- TASK REQUIREMENTS
1 > In the text on kinase and NHR screening, how many fly NHRs were tested with RNAi lines in larval fat body and muscle?
2 > Return the part of the text on kinase and NHR screening from "Fat- and muscle-specific" up to and including "the 12 candidates.", copied word for word.

- TEXT FOR ANALYSIS
>>>>>
We screened 95 kinases and detected significant hyperglycaemia in 25% (24 of 95) and 28% (27 of 95) of fat body and muscle knockdowns, respectively (Fig. 3a–c, Supplementary Table 1). We next did an intertissue comparison and found that approximately half of the hits overlapped between fat body and muscle. Together, this identified a total of 39 (41%) unique Glucome candidates. To evaluate functional classes, signalling cascades, mammalian homology and commonality to identified mammalian glucoregulators, we referenced all hits to the databases Flybase, PANTHER, GeneCards and to available literature. For about 69% of kinase candidates, we uncovered at least one reference indicating potential involvement of their mammalian counterpart in glucometabolic pathways or diabetes risk (GWAS). These data support the notion that the fly is suitable for tissue-specific delineation of previously unrecognized hyperglycaemia candidates, potentially conserved in the regulation of mammalian glucose homeostasis.

Figure 3: Tissue-specific Glucome RNAi screening of 95 kinases.
figure 3

(a,b) Primary screening, using quadruplicate independent samples, of 95 kinase genes produced significant glucose elevations for 24 genes in the fat body (a) and 27 genes in the muscle (b); n=4 each (10 larvae per replicate), statistical significance was initially assessed by two-tailed Student’s t-test (P<0.05, error bars indicate s.e.m.). # indicates a common hit in fat body and muscle screens. Student’s t-test-positive (P<0.05) ‘hits’ were reclassified based on P values from the Wilcoxon rank-sum test. High confidence to left and in magenta: P<0.05, medium confidence toward right and in blue: P=0.057, and low confidence at right end and in grey: P>0.057. Genes are alphabetically listed in each confidence level. After the primary screen, at least three repeat independent glucose measurements, in quadruplicate, were done for each hyperglycaemia candidate identified in the t-test/Wilcoxon test evaluations and then assessed by a binomial 95% confidence interval evaluations; Ф symbol above bar indicates the very few genes not validated with at least 95% confidence in the binomial evaluations of the three independent repetitions. (c) The proportion of hyperglycaemia kinase hits from primary screen in either tissue, overlapping hits in both tissues, and genes previously associated with glucose metabolism or diabetes and novel genes are indicated.

Fat- and muscle-specific screening of NHRs

The nuclear hormone receptor (NHR) subclass of transcription factors plays critical roles in energy homeostasis, and several Drosophila NHRs have links to carbohydrate metabolism (ERR, Hr38 and Hr96)22,32,33. We tested RNAi lines for the available 16 of 18 total fly NHRs in larval fat body and muscle. We detected hyperglycaemia in 75% (12 of 16) of these lines, with roughly equal hit rates in fat body (44%, 7 of 16) and muscle (50%, 8 of 16), respectively (Fig. 4a–c, Supplementary Table 2). Similar to what we observed with the kinases, a high percentage of hits (40%) overlapped between the two tissues and 75% had links to glucose regulation or diabetes. Novel genes comprised 3 of the 12 candidates.
<<<<<
[Collected data]
>>>>>
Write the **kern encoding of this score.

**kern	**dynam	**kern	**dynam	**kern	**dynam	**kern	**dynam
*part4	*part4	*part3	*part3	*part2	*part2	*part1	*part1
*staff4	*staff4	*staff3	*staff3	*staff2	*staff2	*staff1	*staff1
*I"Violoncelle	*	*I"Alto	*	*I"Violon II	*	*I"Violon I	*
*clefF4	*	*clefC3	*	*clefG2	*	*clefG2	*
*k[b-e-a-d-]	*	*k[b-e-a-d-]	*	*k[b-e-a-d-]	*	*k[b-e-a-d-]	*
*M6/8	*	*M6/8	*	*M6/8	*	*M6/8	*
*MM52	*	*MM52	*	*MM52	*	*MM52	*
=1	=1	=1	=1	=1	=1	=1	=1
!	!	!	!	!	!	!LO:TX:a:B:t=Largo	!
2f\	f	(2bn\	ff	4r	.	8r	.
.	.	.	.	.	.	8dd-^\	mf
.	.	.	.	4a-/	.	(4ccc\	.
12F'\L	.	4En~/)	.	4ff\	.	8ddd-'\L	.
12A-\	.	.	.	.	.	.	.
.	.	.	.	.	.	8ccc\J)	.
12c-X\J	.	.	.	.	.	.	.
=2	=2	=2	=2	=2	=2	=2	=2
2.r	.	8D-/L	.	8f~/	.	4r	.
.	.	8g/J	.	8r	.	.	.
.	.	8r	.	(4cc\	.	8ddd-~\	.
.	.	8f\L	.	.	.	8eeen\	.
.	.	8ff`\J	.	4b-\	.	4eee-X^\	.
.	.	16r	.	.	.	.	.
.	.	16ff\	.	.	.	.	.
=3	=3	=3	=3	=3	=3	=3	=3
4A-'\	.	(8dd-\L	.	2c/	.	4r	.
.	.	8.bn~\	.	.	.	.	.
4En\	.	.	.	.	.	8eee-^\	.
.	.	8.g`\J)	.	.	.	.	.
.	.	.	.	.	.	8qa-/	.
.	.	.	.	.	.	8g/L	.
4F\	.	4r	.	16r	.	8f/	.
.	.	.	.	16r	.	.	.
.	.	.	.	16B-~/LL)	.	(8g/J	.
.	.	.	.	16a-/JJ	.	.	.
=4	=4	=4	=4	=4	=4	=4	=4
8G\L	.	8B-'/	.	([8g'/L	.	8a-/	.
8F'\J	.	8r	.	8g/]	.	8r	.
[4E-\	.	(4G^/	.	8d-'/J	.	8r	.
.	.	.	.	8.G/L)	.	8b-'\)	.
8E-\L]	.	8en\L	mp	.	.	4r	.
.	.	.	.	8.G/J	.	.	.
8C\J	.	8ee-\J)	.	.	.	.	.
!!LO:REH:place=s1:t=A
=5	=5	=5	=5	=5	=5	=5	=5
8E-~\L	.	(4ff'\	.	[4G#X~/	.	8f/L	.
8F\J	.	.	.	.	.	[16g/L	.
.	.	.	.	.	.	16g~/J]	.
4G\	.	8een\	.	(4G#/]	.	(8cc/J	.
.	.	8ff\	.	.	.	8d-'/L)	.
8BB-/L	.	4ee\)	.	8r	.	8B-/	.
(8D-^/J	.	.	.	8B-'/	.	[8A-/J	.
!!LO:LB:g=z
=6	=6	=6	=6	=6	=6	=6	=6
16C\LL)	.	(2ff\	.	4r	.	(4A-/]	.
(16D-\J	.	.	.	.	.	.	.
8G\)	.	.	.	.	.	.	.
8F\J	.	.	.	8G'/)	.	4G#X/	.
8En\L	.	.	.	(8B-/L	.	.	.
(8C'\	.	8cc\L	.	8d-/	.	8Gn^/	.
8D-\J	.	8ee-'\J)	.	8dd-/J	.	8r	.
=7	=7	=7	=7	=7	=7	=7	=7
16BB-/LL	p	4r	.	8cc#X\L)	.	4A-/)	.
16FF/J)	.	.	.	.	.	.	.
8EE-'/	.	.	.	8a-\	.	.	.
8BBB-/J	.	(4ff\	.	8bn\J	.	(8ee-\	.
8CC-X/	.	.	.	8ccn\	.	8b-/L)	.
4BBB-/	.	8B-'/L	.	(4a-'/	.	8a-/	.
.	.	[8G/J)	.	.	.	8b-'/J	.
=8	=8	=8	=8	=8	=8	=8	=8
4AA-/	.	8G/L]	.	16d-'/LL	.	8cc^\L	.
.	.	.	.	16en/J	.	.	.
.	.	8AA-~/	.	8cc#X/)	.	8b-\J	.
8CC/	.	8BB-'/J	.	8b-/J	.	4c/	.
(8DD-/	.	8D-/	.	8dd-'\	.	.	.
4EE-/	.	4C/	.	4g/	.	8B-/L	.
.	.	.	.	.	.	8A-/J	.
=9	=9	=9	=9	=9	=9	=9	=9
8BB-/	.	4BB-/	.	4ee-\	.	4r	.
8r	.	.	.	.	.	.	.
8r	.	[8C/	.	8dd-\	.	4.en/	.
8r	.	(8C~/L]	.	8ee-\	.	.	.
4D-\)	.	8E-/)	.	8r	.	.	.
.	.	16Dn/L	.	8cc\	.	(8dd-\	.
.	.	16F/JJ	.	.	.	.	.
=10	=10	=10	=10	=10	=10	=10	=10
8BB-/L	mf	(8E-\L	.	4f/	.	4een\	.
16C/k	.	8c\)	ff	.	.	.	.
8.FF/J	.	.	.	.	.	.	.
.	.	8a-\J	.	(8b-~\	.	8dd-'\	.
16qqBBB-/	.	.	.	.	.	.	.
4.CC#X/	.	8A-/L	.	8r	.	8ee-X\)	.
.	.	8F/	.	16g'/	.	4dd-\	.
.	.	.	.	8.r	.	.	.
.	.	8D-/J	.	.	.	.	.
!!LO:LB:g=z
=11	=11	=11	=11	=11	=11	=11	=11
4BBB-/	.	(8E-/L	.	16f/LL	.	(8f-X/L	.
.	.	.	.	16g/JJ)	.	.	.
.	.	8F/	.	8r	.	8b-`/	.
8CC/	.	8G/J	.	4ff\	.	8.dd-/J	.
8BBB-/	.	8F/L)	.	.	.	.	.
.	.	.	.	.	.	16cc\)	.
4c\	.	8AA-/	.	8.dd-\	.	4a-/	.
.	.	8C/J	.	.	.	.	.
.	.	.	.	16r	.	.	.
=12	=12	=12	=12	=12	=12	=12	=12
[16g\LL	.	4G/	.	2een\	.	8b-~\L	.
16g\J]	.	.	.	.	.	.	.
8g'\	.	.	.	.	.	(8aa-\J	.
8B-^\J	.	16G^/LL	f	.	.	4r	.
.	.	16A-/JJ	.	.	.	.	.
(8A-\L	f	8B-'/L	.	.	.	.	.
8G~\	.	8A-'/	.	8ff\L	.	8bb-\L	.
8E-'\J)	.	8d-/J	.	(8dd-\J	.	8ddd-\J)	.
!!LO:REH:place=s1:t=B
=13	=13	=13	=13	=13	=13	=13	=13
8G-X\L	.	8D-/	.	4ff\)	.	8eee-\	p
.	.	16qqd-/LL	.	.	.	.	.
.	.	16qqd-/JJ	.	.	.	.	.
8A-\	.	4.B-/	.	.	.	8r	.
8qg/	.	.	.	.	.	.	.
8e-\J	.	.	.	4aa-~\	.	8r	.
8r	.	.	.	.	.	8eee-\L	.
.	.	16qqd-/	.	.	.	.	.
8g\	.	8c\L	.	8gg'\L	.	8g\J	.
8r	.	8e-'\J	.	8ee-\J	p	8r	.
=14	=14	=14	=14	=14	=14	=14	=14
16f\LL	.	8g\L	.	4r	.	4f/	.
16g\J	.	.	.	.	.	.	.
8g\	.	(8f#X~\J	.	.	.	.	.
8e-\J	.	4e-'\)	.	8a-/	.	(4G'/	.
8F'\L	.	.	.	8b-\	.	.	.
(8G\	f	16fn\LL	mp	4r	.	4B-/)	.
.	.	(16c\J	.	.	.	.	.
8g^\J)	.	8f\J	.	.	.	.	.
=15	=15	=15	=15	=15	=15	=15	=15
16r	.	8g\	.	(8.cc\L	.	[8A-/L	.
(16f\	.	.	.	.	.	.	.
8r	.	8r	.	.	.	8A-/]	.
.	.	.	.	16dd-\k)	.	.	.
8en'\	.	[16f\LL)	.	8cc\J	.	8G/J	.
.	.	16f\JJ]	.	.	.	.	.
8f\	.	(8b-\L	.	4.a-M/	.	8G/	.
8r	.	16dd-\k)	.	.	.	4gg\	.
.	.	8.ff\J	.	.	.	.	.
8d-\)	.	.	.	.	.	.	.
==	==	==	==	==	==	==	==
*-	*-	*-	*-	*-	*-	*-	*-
<<<<<
- RESPONSES
1 > 16 of the 18 total fly NHRs.

2 >
Fat- and muscle-specific screening of NHRs

The nuclear hormone receptor (NHR) subclass of transcription factors plays critical roles in energy homeostasis, and several Drosophila NHRs have links to carbohydrate metabolism (ERR, Hr38 and Hr96)22,32,33. We tested RNAi lines for the available 16 of 18 total fly NHRs in larval fat body and muscle. We detected hyperglycaemia in 75% (12 of 16) of these lines, with roughly equal hit rates in fat body (44%, 7 of 16) and muscle (50%, 8 of 16), respectively (Fig. 4a–c, Supplementary Table 2). Similar to what we observed with the kinases, a high percentage of hits (40%) overlapped between the two tissues and 75% had links to glucose regulation or diabetes. Novel genes comprised 3 of the 12 candidates.